Pete then said how at OccupyLSX he had witnessed an intense conversation start up amongst a group of besuited city workers visiting the site. They were talking about it, too.

I‘ve visited OccupyNorwich a few times now and experienced this openness, both in listening to what other people have to say about our human situation and in being listened to myself. And I've encountered warmth and intelligence each time.

As I left the rally for the library yesterday a young woman at the door offered me a ticket for the Murphy's Lore gig later in the evening. I'd have loved to, I said, I really like Murphys Lore. But I have to write an article and help prepare a bulletin. Help keep the spaces open for those conversations...

Pics: High Noon Rally in Lowestoft yesterday; Marching up the High Street; Occupy Norwich general assembly; It's the private sector too; You don't have to be a Socialist Worker to read the Socialist Worker, Kate and I at the public sector strike meeting


  1. What a great write up Mark. Thank you for keeping these conversations going. There's not much of this kind of thing happening in Lewes. But there's an occupy Brighton. Maybe I'll escape the Late Night Christmas Shopping night tonight and go and hang out with them.

  2. Hi Mark ,
    Great post and in line with what I will post tomorrow on the Social Reporting site tomorrow. With this in mind am stuck for an image and wondered could I use the image "its the private sector too" from your blog yesterday.

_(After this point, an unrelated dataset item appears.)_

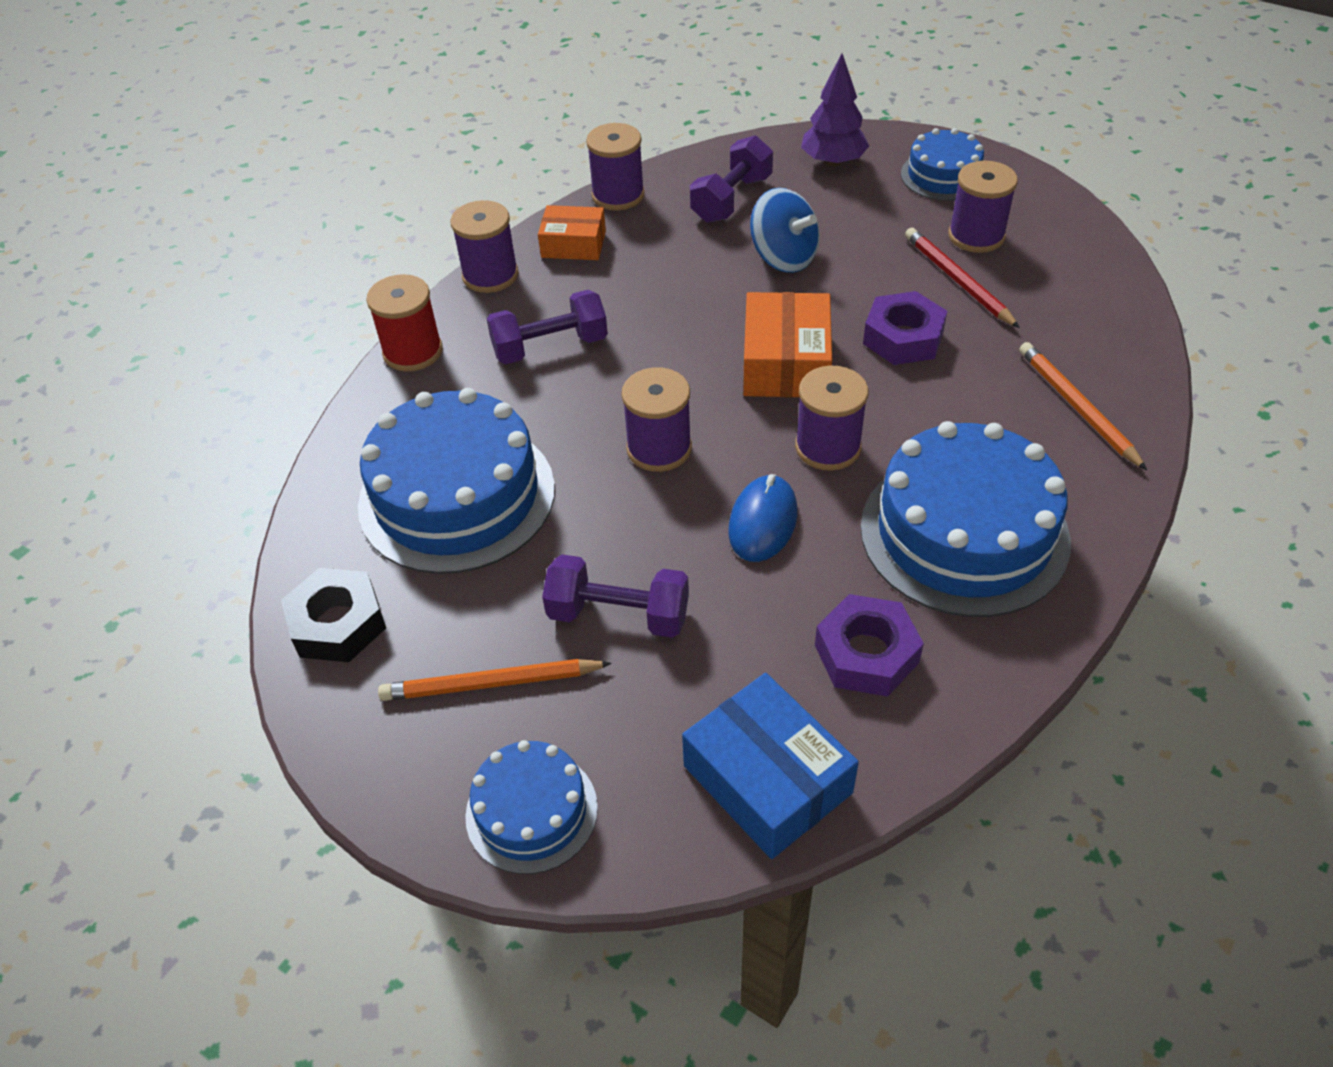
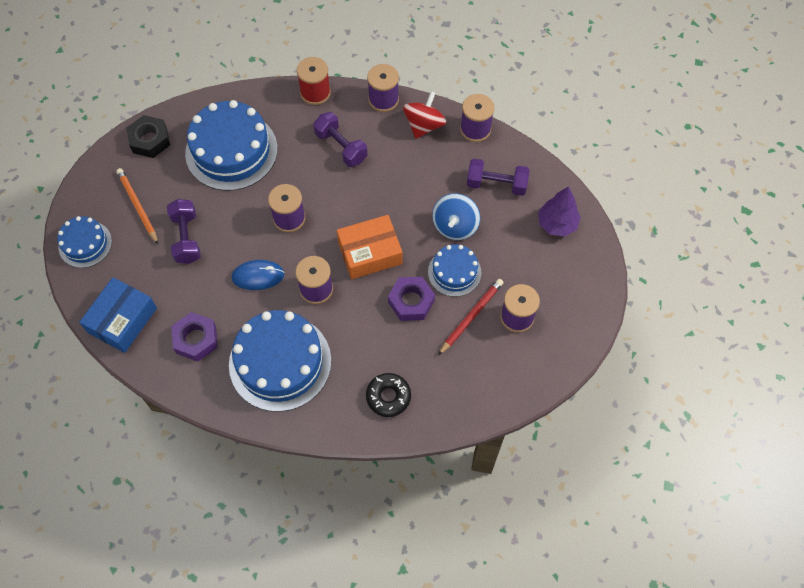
camera: 65 degrees right, 15 degrees up
(573, 244) = (424, 125): orange box -> red spinning top
(943, 175) = (570, 286): blue cake -> blue cake (454, 272)
(1077, 407) = (388, 397): orange pencil -> black donut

  3. Thanks guys. I'm chuffed you enjoyed the post.

    I'd be delighted for you to use the "its the private sector too" pic, Marella. If you could just credit it to me that would be great.

    Look forward to reading you tomorrow.
    All the best,

  4. Mark, thanks.

    Just back from w/e away near Leeds, staying with my friend who is a surgeon specialising in young children. He told me of a porter at his hospital, 20 years in the job, who in addition to the manual labour he is employed to do has several times persuaded distraught kids (whom the medical staff had been unable to talk around) to undergo their operations. He had such a love of his job and empathy with the patients that this "unpaid" work was made possible. Now he's lost his job, shunted into some recess of the hospital to play out time until retirement because "The Trust" was making efficiency savings or whatever the management jargon of the day is calling it. Truly tragic.